Write out the records beneath this line exactly as they appear, minus any images.

START Supplied records

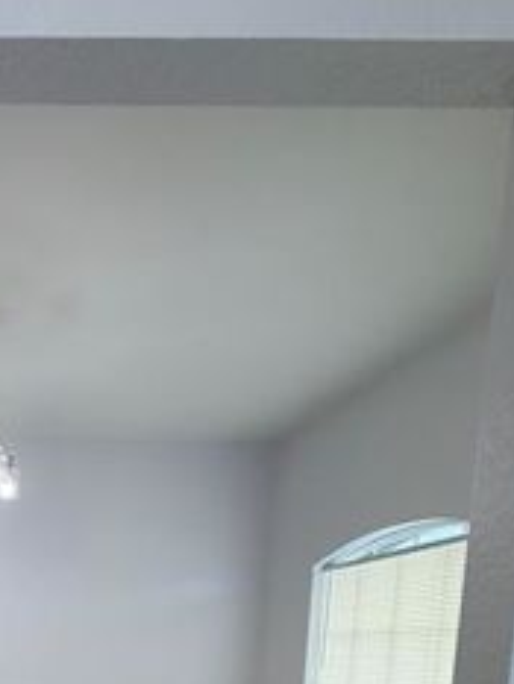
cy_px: 728
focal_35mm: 32
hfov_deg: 37.1
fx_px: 633
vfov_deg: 45.0
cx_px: -51
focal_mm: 2.22
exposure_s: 1/120
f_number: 2.2
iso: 100
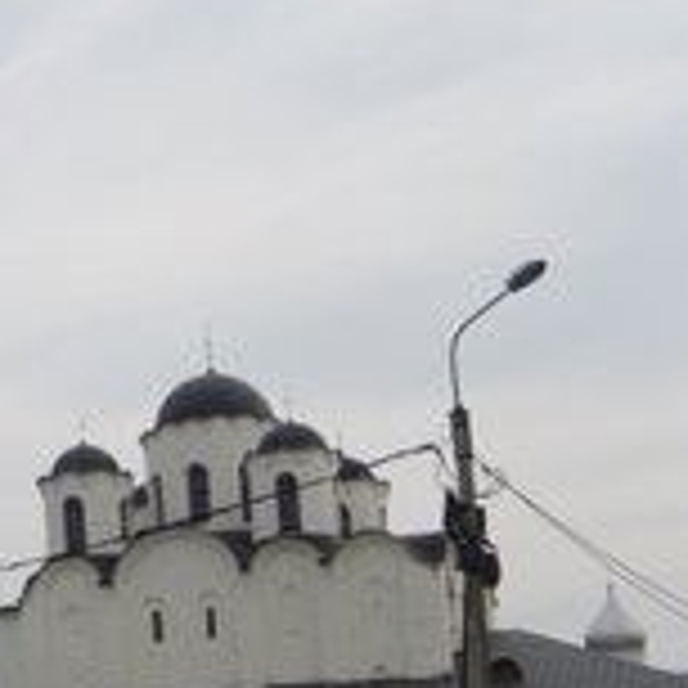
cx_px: -148
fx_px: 1866
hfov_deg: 19.6
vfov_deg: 20.8
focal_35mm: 83
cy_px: 472
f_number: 4
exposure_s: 1/800
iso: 125
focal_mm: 6.5
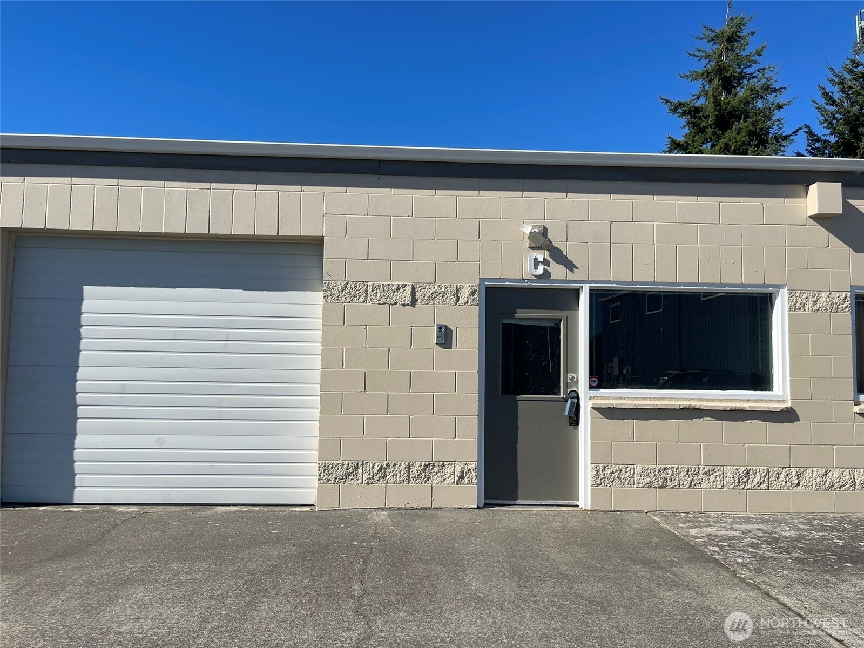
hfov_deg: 69.4
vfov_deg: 54.9
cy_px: 324
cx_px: 432
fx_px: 624
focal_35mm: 25
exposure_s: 1/4717
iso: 32
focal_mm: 5.1
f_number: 1.6
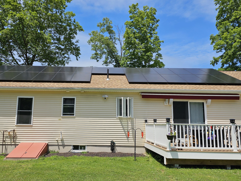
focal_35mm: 30
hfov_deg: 59.7
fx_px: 209
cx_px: 104
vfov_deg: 46.8
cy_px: 93
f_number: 1.7
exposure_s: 1/1013
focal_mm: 6.3
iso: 10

END Supplied records

▸ Your solution
cy_px: 728
focal_35mm: 32
hfov_deg: 37.1
fx_px: 633
vfov_deg: 45.0
cx_px: -51
focal_mm: 2.22
exposure_s: 1/120
f_number: 2.2
iso: 100
cx_px: -148
fx_px: 1866
hfov_deg: 19.6
vfov_deg: 20.8
focal_35mm: 83
cy_px: 472
f_number: 4
exposure_s: 1/800
iso: 125
focal_mm: 6.5
hfov_deg: 69.4
vfov_deg: 54.9
cy_px: 324
cx_px: 432
fx_px: 624
focal_35mm: 25
exposure_s: 1/4717
iso: 32
focal_mm: 5.1
f_number: 1.6
focal_35mm: 30
hfov_deg: 59.7
fx_px: 209
cx_px: 104
vfov_deg: 46.8
cy_px: 93
f_number: 1.7
exposure_s: 1/1013
focal_mm: 6.3
iso: 10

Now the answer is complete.